Sunday. Slight weakness after a wedding. Did the Hustle and Dancing Queen until four in the morning. At this day and age it starts to have its price.
A friend of mine sent me a link to a video that everyone should see. Have a look.
At the wedding in our table we had a discussion on the kind of people who end up getting into politics nowadays. And more clearly, which ones don't. As my dinner date pointed out, our system will be in a deepening crisis if more and more intelligent and risk-taking people would decide to stay out of public involvement.
In that respect it was a pleasure to open today's Helsingin Sanomat, the biggest Finnish daily. There was a big article on the week of our Minister for Foreign Affairs. As Finland is holding the EU presidency, Erkki Tuomioja (pic) is the voice of the European Union in the Lebanon-Israel crisis.
The excellent article showed once again the high intellect and morale of Tuomioja. I would go as far as saying that he is the best Finland has to offer in cabinet-level politics. I feel safe when he is presenting us in the crisis. He is the best possible combination of pacifism and intellect who does not fall into simplifications.
An example of the opposite was commented brilliantly in The Independent on Friday:
"It is a grave mistake, Mr Blair argued, to see the situation in Lebanon as an isolated phenomenon. Hizbollah, he claimed, are motivated by the same ideology as those who are killing British soldiers in Iraq and Afghanistan. According to our Prime Minister, they form "an arc of extremism" linking them with those that blew up commuter trains in London and Madrid and that flew planes into the twin towers in New York almost five years ago.
How convenient it would be for Mr Blair if we all acquiesced in this theory of a global, unified terrorist conspiracy. It would mean that no foreign policy adventure, however extreme, could be criticised; no attack on British troops abroad, no botched intervention, could be blamed on the Prime Minister's judgement. For what would not be legitimate in the face of a powerful, relentless campaign waged by "terrorists" against our very existence? Indeed the worse the situation in Iraq, Afghanistan, or the Middle East became, the more it would vindicate Mr Blair's position.

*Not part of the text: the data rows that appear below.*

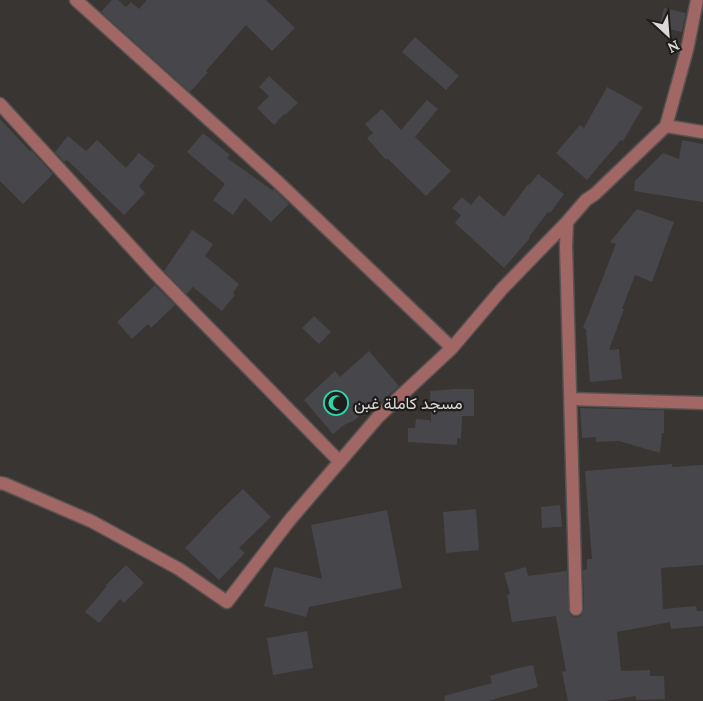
<svg xmlns="http://www.w3.org/2000/svg" width="703" height="701" viewBox="0 0 703 701" font-family="Lora,Vazirmatn,serif">
<rect width="100%" height="100%" fill="#393532"/>
<path fill="#47464b" d="M112,0H118L126,7L131,2L139,9L147,0H266L295,28L272,51L246,25L206,71L208,72L190,92L101,12Z
M664,8L686,13L682,32L659,27Z
M415,37L459,76L446,90L402,52Z
M269,76L298,103L285,115L284,114L274,125L257,108L269,96L259,87Z
M607,87L643,107L623,141L621,140L587,180L556,153L580,125L584,128Z
M427,100L438,109L415,137L451,171L426,196L387,158L386,160L367,138L373,133L365,124L382,109L401,130Z
M0,119L30,151L31,150L53,174L23,204L0,181Z
M203,133L230,155L227,158L272,190L274,189L289,204L271,222L245,198L233,215L213,200L225,184L187,152Z
M68,136L86,151L97,140L126,168L139,153L155,166L139,186L145,193L124,215L67,160L64,162L55,152Z
M682,140L703,144V202L634,191L635,181L663,153L679,159Z
M538,174L564,194L550,213L548,212L529,237L530,238L504,268L455,223L461,215L452,208L462,197L471,205L479,195L504,217L528,184L529,185Z
M637,209L674,222L652,282L635,275L622,309H624L609,350L619,349L622,379L590,382L586,329L583,328L616,244L610,242Z
M192,230L213,244L205,256L239,284L233,293L235,295L222,311L193,287L186,294L164,271Z
M155,285L175,305L151,328L148,324L132,339L117,322Z
M314,316L331,332L319,344L302,328Z
M369,351L399,386L377,406L373,402L355,420L344,425L333,434L304,400L335,371L340,377Z
M455,389H474V416H462L461,439L457,438V445L408,442V428H415L416,419L429,420L431,422L430,391Z
M580,408L664,410V433H662L660,453L619,441L596,442V437L582,438Z
M672,464V467L703,465V565L661,568L663,609L696,606L697,611H703V626L671,629L670,622L617,632L621,671L650,670V676H664L665,699L636,700V696L605,701H568L562,672L566,671L556,616L512,622L507,595L510,594L504,573L526,567L528,576L567,571L569,613L572,616L576,617L581,616L583,612L584,609L583,570L587,569V559H592L585,471Z
M243,489L271,517L239,548L245,553L219,580L185,548L219,512Z
M560,505L562,527L542,528L541,507Z
M476,509L479,550L446,553L443,512Z
M387,510L402,588L309,607L306,617L264,606L274,567L322,579L311,525Z
M126,565L144,583L124,603L120,599L99,623L85,612L107,586L106,585Z
M307,631L313,668L273,675L267,638Z
M533,665L538,687L488,701H445L444,696L492,683L490,676L514,669Z"/>
<g fill="none" stroke-linecap="round" stroke-linejoin="round">
<defs>
<path id="minor" d="M76,0L278,182L452,348
M0,104L154,272L340,462
M666,126L687,50L697,0
M666,126L703,132
M567,222L566,246L576,609
M571,399L703,403
M0,483L5,484L91,521L179,569L227,602L289,521L378,417L452,348L502,289L567,222L586,200L595,194L666,126"/>
</defs>
<use href="#minor" stroke="#565250" stroke-width="15"/>
<use href="#minor" stroke="#a06765" stroke-width="12"/>
</g>
<defs>
<symbol id="mosque-ring" viewBox="-11 -11 22 22"><circle r="9.5" fill="#1f1d1b" stroke="#2ed4aa" stroke-width="1.5"/><path d="M3.5-4.9A6 6 0 1 0 3.5 4.9A5 5 0 1 1 3.5-4.9Z" fill="#2ed4aa"/></symbol>
</defs>
<g fill-rule="evenodd">
<use href="#mosque-ring" x="322" y="389" width="28" height="28"/>
</g>
<g text-anchor="middle" dominant-baseline="central" stroke-width="4.5" stroke-linejoin="round" paint-order="stroke">
<g font-size="16" fill="#dbd8d6" stroke="#1f1d1b" text-anchor="start">
<text x="354" y="403">مسجد كاملة غبن</text>
</g>
</g>
<g transform="translate(668 35) rotate(154)" stroke="#1f1d1b" stroke-width="4" paint-order="stroke">
<path d="M0-4L9 19L0 12L-9 19Z" fill="#dbd8d6"/>
<text y="-8" font-size="14" font-weight="bold" text-anchor="middle" fill="#dbd8d6">N</text>
</g>
</svg>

The problem with this view of the world is that it betrays a wilful ignorance of the specific circumstances of the real world. Hizbollah was formed as a resistance movement to the Israeli invasion of the southern Lebanon. The Taliban are parochial fanatics with no apparent goals beyond the re-conquest of Afghanistan. Iraq is in the midst of a vicious sectarian civil war. The argument that all this can be bracketed into a phenomenon called "global extremism" is an insult to out intelligence."
This example shows that Britain is still a superpower of critical journalism.